EUROPEAN EQUITY UPDATE: European earnings disappoint, tech underperforms; ASML -7% on poor guidance
STOXX 600: -0.1%
- European bourses opened mixed/mostly lower, but have traded with an upward bias throughout the European morning, to show a mixed picture.
- ASML posted Q2 metrics firmer than expectations, though it was ultimately the guidance and subsequent commentary that encouraged sellers. Outlook was dreary, noting an expected drop in revenue from the previously seen 8.2bln, to 7.4-7.9bln, along with a drop in gross margins. The kicker however, came after CEO Fouquet said the company may not achieve growth in 2026 “while we still prepare for growth in 2026, we cannot confirm it at this stage”.
- Over in Sweden, OMX Stockholm also lags, after Handelsbanken’s (-7.4%) Q2 operating profit fell more than expected on lower NII, which fell 6% to SEK 10.69bln, held back by significant SEK appreciation.
- On a positive note, SMI outperforms after metrics from Richemont (+1.0%) and Partners (+5.4%) . The latter confirmed its FY guidance and showed a significant increase in Assets under Management, while Richemont saw Q1 sales rise.
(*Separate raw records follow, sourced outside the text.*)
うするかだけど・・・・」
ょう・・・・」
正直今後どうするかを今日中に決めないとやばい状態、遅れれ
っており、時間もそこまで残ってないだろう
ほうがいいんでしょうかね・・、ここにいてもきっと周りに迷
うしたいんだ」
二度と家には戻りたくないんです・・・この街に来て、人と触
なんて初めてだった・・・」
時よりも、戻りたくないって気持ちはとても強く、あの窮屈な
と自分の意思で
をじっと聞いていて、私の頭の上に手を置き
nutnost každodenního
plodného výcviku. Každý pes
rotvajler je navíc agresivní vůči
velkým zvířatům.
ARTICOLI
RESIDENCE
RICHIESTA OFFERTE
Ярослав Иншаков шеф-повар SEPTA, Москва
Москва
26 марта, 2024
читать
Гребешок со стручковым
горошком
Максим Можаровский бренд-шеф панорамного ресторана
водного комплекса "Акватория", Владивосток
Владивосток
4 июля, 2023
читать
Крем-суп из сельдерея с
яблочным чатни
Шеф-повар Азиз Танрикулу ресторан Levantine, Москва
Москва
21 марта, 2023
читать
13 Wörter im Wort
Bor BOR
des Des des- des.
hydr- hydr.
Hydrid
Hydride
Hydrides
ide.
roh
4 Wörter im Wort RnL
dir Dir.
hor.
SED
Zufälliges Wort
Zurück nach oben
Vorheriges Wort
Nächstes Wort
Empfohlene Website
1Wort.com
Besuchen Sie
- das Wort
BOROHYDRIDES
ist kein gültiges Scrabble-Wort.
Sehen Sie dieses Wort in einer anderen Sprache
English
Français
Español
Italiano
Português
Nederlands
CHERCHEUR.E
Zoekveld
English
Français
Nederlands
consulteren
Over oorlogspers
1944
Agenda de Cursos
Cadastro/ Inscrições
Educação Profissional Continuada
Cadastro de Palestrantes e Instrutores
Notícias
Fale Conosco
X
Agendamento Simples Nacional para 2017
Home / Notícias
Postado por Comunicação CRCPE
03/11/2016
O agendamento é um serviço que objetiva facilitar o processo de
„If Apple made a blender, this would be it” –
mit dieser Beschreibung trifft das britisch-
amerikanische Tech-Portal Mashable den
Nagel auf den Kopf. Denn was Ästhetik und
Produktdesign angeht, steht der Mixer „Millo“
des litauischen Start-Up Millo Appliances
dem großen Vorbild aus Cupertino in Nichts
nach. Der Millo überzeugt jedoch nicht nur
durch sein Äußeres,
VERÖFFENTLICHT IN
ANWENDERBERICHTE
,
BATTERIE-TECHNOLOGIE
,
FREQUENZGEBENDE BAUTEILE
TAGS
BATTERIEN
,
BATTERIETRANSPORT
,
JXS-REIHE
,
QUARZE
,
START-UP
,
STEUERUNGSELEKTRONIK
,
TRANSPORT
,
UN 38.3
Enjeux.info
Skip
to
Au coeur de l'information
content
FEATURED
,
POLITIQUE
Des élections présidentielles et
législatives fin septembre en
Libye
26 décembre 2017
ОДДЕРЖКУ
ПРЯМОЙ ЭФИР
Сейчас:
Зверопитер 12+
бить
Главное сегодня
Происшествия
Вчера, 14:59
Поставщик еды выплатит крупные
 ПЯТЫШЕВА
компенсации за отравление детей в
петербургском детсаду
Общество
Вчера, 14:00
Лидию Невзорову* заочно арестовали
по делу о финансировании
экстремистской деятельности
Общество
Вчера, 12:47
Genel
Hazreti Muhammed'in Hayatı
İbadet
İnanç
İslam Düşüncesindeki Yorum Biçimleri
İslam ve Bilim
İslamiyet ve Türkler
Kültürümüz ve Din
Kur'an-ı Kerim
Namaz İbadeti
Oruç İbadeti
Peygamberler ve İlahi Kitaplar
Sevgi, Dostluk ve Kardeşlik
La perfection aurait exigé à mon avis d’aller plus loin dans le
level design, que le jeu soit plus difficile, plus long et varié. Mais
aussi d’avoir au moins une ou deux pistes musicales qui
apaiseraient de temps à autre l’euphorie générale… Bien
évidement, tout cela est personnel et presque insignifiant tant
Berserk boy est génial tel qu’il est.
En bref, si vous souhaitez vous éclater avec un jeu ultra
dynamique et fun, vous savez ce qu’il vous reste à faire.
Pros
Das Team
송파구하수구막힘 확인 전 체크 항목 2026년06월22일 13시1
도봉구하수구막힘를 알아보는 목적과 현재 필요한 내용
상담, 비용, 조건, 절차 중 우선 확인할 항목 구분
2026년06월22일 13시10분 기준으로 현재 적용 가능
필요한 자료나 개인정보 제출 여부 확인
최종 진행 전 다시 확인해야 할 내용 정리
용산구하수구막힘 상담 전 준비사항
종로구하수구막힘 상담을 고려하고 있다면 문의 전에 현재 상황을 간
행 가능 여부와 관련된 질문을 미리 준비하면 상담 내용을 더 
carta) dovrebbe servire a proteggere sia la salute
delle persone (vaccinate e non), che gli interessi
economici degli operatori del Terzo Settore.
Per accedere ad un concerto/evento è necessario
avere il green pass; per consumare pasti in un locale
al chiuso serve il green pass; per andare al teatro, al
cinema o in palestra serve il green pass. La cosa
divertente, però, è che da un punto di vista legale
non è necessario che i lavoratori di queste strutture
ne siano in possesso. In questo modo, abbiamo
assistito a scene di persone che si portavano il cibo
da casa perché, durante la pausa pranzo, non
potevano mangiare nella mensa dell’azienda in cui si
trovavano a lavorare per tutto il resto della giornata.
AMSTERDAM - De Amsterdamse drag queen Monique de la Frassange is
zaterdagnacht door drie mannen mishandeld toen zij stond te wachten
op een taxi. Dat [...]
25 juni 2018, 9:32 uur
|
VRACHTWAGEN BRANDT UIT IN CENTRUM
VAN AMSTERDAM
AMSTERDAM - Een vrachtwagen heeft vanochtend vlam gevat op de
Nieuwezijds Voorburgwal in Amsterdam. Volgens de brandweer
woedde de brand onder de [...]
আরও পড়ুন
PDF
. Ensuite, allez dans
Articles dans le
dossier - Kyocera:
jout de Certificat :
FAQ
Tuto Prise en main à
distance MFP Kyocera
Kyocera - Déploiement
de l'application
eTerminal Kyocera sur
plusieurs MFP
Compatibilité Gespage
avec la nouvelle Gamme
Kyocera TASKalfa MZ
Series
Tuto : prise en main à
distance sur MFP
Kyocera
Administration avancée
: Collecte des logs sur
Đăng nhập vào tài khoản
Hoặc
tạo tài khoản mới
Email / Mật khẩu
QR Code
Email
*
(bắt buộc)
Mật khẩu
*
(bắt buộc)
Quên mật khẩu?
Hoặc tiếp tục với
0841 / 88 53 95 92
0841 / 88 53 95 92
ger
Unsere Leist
- On UK specifics, CPI came above expectations in June at both headline and core levels. ONS said the inflation rise was mainly driven by motor fuel prices, and it noted food price inflation increased for the third consecutive month to its highest annual rate since February 2024. Markets await Thursday’s labour market data and BoE Bailey’s guidance before significantly adjusting rate expectations ahead, as the MPC has signalled a readiness for larger rate cuts if jobs growth slows sharply.
- The day ahead features a heavy dose of Fedspeak, as well as US PPI metrics (which are expected to cool at the annual level). Closer to home, Eurozone trade stats for May will garner attention, with the surplus expected to widen. Earnings season will also remain in focus, with today's US slate including: JNJ, PNC, BAC, GS, MS, PLD, PGR, UAL, KMI, AA.
Sectors: Mixed
- Opened mixed, and continue to show this bias with Tech and Autos sitting at the bottom.
- Autos are posting the largest losses with Stellantis and Renault driving the sector lower. Stellantis shares reversed after the company said it would discontinue its hydrogen fuel cell technology development programme, while Renault stalled after it posted dreary full-year guidance, with commentary stressing a poor retail market.
- At the top of the pile lies Media, with Publicis (+1.2%) lifted in sympathy with Omnicom (+0.6% premarket) after it topped revenue estimates on strong growth in its advertising unit.
Individual Movers
- Partners +5.4%: Confirms FY guidance, AuM growth beats expectations
- Rio Tinto +1.5%: Pilbara iron ore output rose, copper production exp. at the top of FY guidance.
- Richemont +1.0%: Q1 sales at constant FX rise.
- Renault -15.9%: Provided dreary FY guidance, stressed poor retail market.
- Fuchs -14.2%: Lowered FY earnings guidance.
- Handelsbanken -7.4%: Q2 op. profit fell more than expected on lower NII.
- ASML -7.3%: Lowered Q3 rev., margin outlook, does not confirm 2026 growth target.
- Stellantis -3.3%: Discontinues hydrogen fuel cell technology development programme.
- K+S -2.6%: downgraded at Baader.
- STMicroelectronics -1.3%: Falling in sympathy with ASML.
US: ES -0.1%, NQ -0.3%, RTY U/C
- US equity futures also post modest losses, underperformance in tech-heavy NQ as it wanes from Tuesday gains, along with underperformance in European tech names. RTY fares the best, rebounding (closed -2.0%), after its reaction to Hawkish CPI components seen Tuesday.
- Ahead, comments are expected from Fed’s Logan (2026 voter), Hammack (2026 voter), Barkin (2027 voter), Barr (voter), Kugler (voter), Cook (voter) and Williams (voter).
- Companies reporting today include JNJ, PNC, BAC, GS, MS, PLD, PGR, UAL, KMI, AA.